=== TEXTAUSZUG ===

Dubai

Am Flughafen Dubai, einem Drehkreuz der internationalen Finanz- und Geschäftswelt, überraschen mich zahllose digitale Plakate. Auffallend viele Länder machen Werbung, preisen sich an, buhlen um die Legionen der Reichen und Erfolgreichen, die in diesem Luftlandestützpunkt, der eingerichtet ist wie ein Einkaufszentrum, die Maschinen wechseln oder aber an einer der vielen Konferenzen teilnehmen, mit denen die Vereinigten Arabischen Emirate Kunden aus der ganzen Welt anlocken.

Schlagartig wird mir bewusst, worum es hier geht. Alle diese Länder, der Mittlere Osten eingeschlossen, möchten sein wie die Schweiz. Sie wollen unseren Platz als Willkommensoase des Wohlstands, setzen alles daran, konzentrieren ihre Energie, zerreissen sich, um das zu erreichen, was wir Schweizer, satt und träge geworden im Reichtum, den unsere Vorfahren erkrampft haben, für selbstverständlich nehmen. Und allmählich, ohne es zu merken, verprassen, kaputtmachen.

=== ANGEZEIGTE DATEN ===

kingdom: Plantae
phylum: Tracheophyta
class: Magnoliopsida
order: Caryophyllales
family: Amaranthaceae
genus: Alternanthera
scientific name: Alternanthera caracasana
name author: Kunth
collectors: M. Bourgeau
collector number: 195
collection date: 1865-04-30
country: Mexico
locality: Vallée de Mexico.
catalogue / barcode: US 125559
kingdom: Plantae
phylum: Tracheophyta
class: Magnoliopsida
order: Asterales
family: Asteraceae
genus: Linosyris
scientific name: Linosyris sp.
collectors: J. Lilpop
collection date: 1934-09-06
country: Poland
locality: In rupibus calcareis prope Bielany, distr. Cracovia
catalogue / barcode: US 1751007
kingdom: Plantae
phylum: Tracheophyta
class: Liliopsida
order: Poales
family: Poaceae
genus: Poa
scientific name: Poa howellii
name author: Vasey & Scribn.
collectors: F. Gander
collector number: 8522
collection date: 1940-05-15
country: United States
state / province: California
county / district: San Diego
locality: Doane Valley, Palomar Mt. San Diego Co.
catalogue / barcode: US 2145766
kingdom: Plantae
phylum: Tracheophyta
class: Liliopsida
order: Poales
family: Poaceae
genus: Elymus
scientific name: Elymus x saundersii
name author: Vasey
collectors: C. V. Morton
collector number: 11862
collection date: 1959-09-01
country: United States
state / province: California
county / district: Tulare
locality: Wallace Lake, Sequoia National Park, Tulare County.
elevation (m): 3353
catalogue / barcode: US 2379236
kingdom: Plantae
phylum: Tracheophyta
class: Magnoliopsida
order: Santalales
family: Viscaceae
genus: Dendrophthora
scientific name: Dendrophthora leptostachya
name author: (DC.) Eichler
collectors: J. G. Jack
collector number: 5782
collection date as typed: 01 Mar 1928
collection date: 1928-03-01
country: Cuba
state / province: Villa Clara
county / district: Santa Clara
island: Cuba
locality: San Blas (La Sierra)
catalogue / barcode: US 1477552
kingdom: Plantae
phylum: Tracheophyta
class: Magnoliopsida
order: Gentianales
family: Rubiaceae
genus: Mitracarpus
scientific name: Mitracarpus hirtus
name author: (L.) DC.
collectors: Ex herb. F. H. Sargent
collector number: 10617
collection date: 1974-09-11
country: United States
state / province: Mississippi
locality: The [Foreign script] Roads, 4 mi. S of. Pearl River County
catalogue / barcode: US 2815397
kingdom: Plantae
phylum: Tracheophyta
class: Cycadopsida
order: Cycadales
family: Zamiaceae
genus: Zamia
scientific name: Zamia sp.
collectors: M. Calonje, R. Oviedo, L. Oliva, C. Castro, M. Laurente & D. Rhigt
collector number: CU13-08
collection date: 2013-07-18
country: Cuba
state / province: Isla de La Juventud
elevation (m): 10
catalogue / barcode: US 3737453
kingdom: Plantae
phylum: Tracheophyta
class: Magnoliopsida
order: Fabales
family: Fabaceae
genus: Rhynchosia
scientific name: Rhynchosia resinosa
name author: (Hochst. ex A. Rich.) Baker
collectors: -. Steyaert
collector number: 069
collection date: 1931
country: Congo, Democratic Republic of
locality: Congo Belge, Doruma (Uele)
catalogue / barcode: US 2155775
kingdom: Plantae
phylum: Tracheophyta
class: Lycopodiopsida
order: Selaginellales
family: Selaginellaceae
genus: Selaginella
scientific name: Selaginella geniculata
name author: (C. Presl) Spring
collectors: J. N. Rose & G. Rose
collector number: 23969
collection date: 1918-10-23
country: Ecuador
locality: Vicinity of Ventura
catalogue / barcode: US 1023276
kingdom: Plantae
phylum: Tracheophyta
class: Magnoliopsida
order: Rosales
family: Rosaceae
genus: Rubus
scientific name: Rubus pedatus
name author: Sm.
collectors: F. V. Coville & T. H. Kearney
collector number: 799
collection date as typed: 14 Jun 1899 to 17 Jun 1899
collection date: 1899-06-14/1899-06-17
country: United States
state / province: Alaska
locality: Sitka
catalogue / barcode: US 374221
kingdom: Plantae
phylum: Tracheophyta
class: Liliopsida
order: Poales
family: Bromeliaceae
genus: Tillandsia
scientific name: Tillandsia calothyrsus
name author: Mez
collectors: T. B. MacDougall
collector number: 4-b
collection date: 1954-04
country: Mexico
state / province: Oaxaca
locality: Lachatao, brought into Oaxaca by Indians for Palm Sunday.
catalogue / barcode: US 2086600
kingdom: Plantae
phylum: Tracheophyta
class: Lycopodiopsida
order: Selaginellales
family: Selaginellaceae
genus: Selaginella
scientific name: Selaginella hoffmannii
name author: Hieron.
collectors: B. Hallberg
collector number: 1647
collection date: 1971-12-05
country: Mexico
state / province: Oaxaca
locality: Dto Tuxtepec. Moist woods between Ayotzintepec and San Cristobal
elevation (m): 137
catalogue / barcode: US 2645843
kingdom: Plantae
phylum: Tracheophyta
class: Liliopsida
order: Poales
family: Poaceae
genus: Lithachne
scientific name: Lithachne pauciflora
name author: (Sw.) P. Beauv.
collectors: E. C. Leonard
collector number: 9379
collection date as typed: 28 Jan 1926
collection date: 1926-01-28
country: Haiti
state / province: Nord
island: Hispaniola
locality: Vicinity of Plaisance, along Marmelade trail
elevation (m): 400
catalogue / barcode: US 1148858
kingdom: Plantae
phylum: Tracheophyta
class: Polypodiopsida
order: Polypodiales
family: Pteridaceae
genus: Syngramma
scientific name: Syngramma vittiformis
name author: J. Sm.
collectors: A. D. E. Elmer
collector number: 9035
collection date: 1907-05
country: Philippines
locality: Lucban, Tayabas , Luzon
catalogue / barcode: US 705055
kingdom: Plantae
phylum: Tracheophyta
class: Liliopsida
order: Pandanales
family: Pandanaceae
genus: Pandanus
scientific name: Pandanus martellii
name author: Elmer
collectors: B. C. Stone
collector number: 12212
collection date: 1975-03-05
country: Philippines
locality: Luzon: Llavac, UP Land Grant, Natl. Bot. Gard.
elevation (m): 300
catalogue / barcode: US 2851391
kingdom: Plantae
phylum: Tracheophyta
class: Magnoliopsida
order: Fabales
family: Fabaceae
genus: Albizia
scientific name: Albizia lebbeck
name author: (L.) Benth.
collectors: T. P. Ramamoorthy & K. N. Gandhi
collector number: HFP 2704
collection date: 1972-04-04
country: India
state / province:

===

▶ _AUFGABE_
Setze den Textauszug über den Flughafen Dubai nach seinem letzten Satz fort.

▶ _LÖSUNG_
Ich fahre ins Hotel. Entlang der Autobahn breitet sich die Wüste aus. Draussen drückt die Hitze, rund vierzig Grad, es ist Morgen, sieben Uhr. Auch Dubai ist, krasser noch als die Schweiz, einer unwirtlichen Natur abgetrotzt worden, Triumph des Willens, Kollektivleistung ungezählter Hirne und Hände. Am Horizont ragen unwirkliche Wolkenkratzer in dunstige Höhe. Die hier lebenden Araber hatten das Glück, oder vielleicht war es auch ein Fluch, dass tief im Boden Öl gefunden wurde.

Die Schweizer haben sich ihren Wohlstand fast ohne Bodenschätze zugelegt. Ihr Öl sind sie selber, der wichtigste Schweizer Rohstoff sind die Menschen, sind die Leute, die aus der Schweiz das gemacht haben, was sie heute ist. Nichts davon ist selbstverständlich. Alles ist vergänglich. Eine entscheidende Frage lautet: Warum ist die Schweiz, die kein Öl, kein Gold, keine Diamanten aus dem Boden kratzen konnte, zu dem geworden, was die anderen heute sein wollen?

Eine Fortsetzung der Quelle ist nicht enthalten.